This week in St. Olaf history

By Mark Forsberg
Staff Writer

Friday, September 21, 2007

On the southeast side of campus eighty-four years ago stood Hoyme Chapel—, a red brick building that took the shape of a Latin cross. Hoyme Chapel faced Old Main and poised as a symbol for religious education after the United Church re-adopted St. Olaf College in 1899. The chapel was named after Rev. Gjermund Hoyme, president of the United Church, and the cornerstone was laid on Nov. 7, 1906.

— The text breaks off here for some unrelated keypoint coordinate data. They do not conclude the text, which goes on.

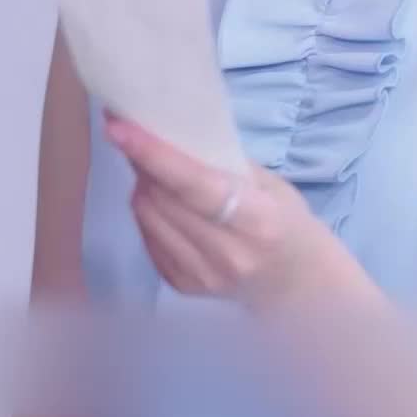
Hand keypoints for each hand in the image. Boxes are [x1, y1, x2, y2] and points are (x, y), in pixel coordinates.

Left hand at [105, 118, 376, 311]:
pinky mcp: (184, 288)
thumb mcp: (272, 186)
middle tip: (136, 137)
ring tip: (154, 172)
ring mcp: (203, 276)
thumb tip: (170, 137)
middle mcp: (227, 254)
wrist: (298, 284)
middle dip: (143, 164)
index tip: (118, 128)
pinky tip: (163, 204)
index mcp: (257, 221)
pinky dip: (148, 214)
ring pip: (148, 217)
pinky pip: (148, 240)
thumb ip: (225, 165)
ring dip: (143, 188)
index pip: (194, 184)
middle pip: (163, 200)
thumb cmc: (289, 223)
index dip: (153, 155)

Sixteen years later, Hoyme Chapel was forever memorialized after meeting its fate on Saturday, Sept. 22, 1923. Alumni vividly recalled smoke billowing from the structure as they attempted to salvage effects and waited for the fire department to arrive.

The Carletonian student newspaper claimed the fire started as a result of defective wiring, while college historian Joseph M. Shaw noted that "wind-blown debris from a trash fire on a slope below the building" may have been the likely cause.

In 1925, the Manitou Messenger recorded:

"Its downfall was as majestic as had been the days of its prime, and the fact that Dr. Christiansen played the splendid old organ for the last time on the morning preceding the fire, seemed later a not ungrandiose prelude to the cremative downfall of this honored edifice."

For a thirty-year interim, chapel services were held in the old gymnasium, now home to the speech-theater department, and Rev.. Hoyme later redeemed his commemorative name as one associated with less pious residence life.